You can find Billy on a few recordings that he made with Fruscella, Schildkraut, Hank D’Amico, Sam Most, Jackie Paris, Charles Mingus and Zoot Sims, and there are a couple of recordings of radio broadcasts done from Birdland when he was with Lester Young’s quintet. Like many of us, he put in some time on the road with big bands like Les Elgart, Alvino Rey, Sam Donahue and Georgie Auld, but he spent most of his life in anonymity with small jazz groups and club date bands.
I saw Billy for the last time about a year ago at a rehearsal of Dick Meldonian’s band in Emerson, New Jersey. Billy came to visit, and though I could see he wasn’t well, the old smile and the delight in being with other musicians was still there. His enthusiasm for the music during his lifetime was a great gift to those who knew him, and it made hundreds of what would have been ordinary gigs into something special.
From time to time William Zinn has sent me stories for this column. I recently received another Zinn story from Susan Rosenberg:
When Ed Koch was mayor of New York City, he instituted free concerts in nursing homes in Queens. The free concerts took place under the title “Project Sunshine,” and were made up of volunteers. Bill Zinn’s “Ragtime String Quartet” played gratis in nursing homes all over Queens.
During one concert, Zinn noticed an elderly man keeping time to the music by tapping on the armrest of his wheelchair. While packing up the stands and sound system after the gig, Zinn struck up a conversation with the man, and suddenly a nearby nurse began to yell, “He’s talking!”
The man, a Long Island physician, had been in an automobile accident, was in a coma for months, awoke with a loss of memory, and had been incommunicative for about a year, just sitting in his wheelchair all day staring at a blank wall. The ragtime beat of the music played by Zinn’s group somehow jolted him back to awareness. When Zinn was offered a reward, he said, “I’ve been already compensated by the smile on the face of the doctor in the wheelchair.”
Art Baron told me that, when he was on the road with Duke Ellington, the pianos provided for Duke were usually good instruments. But once in a while the maestro would find himself at a piano with some severely questionable notes on it. Maybe a new string that hadn’t been retuned, or a pin that had slipped a bit. Art said that, instead of avoiding the dud notes, Duke would play around with them, building up a solo to a climax and then inserting a dreadful sounding note, while looking impishly at the band. He managed to turn a sad situation into entertainment for his musicians.

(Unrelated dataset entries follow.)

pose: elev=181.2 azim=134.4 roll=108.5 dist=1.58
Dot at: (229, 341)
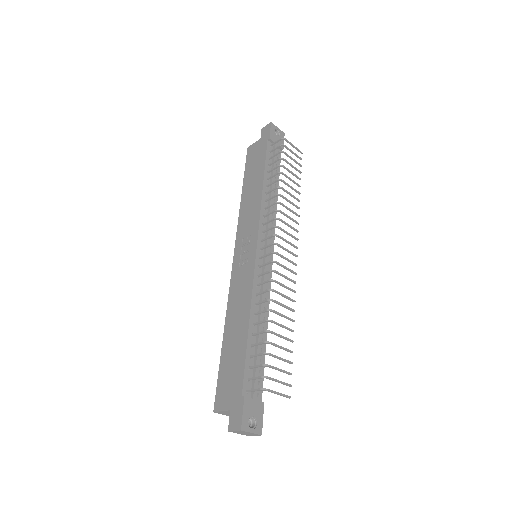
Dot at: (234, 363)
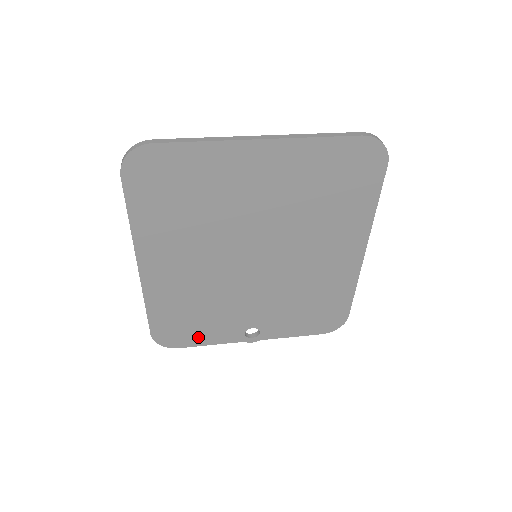
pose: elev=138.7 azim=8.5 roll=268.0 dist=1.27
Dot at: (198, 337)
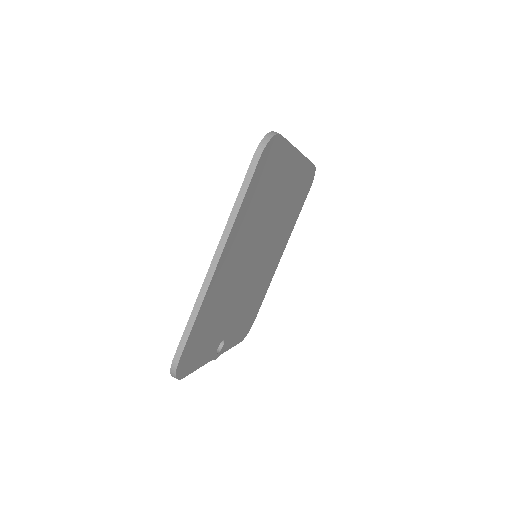
Dot at: (198, 358)
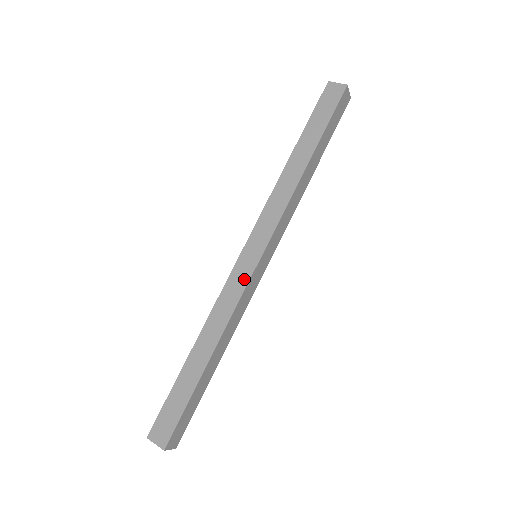
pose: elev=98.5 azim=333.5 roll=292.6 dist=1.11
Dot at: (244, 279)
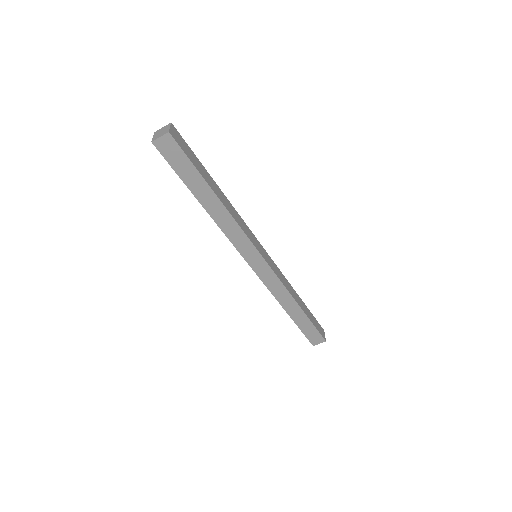
Dot at: (270, 273)
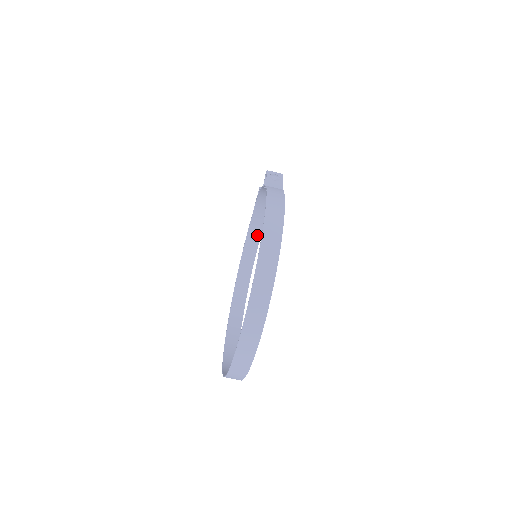
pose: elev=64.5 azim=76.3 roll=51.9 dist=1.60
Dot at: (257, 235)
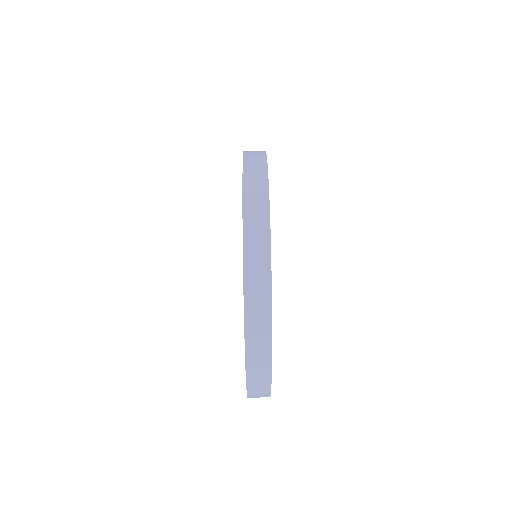
Dot at: occluded
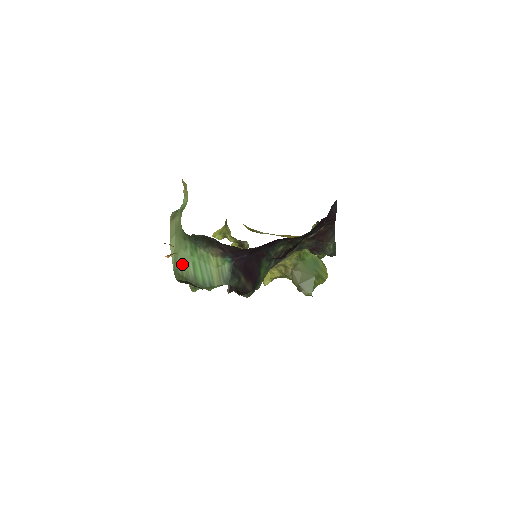
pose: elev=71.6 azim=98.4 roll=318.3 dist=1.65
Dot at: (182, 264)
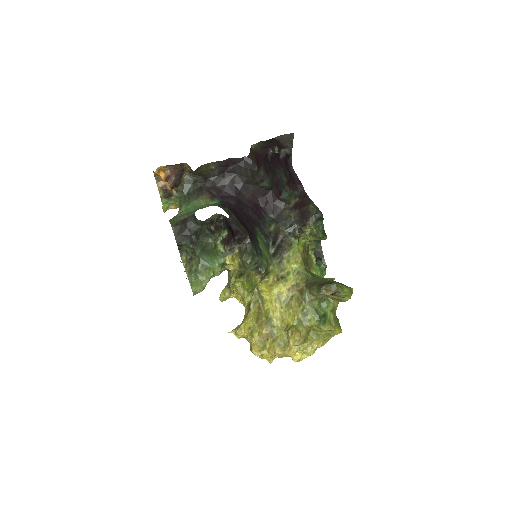
Dot at: (177, 215)
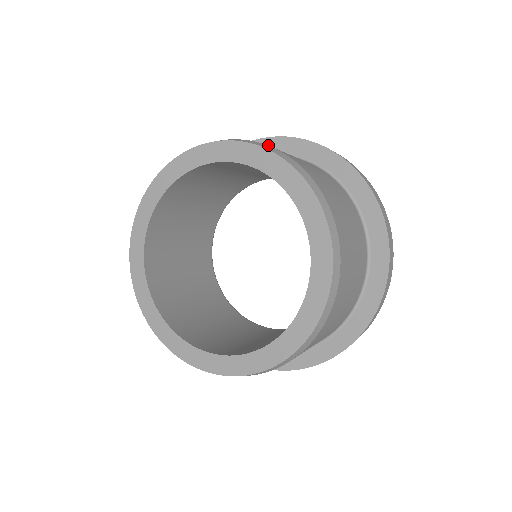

While visiting in Puerto Rico, trumpeter Mike Lewis heard a band playing in a hotel lobby, led by a flute player who Mike thought looked a lot like Dave Valentin. Mike took a seat at the bar to listen, and noticed that there was another flute player sitting next to him, waiting to sit in. Mike asked him if the band leader was Dave Valentin. “I don’t think so,” said the visiting flutist.
When the band took a break, the musicians came to the bar and greeted the visiting flutist with such respect and acclaim that Mike took a better look at him and said, “Oh, you are Dave Valentin!” To which Valentin replied, “No s__t!”
The late Les Paul was known in the music world as a brilliant guitarist, an electronics genius, a charming personality, and a crusty bandleader. When he had a steady Monday with his trio at Fat Tuesday’s, John Arbo was sent in to sub one night by Les’s regular bassist, Gary Mazzaroppi. John told me that, at the end of the first set, Les acknowledged the two musicians who supported him: “So let’s have a round of applause for the great Lou Pallo on rhythm guitar!” (Cheers and applause.) “…and let’s have a hand for our bass player. On bass, we have… uh, …we have… uh, ” (and still on the microphone,) “what the f___ did you say your name was again?”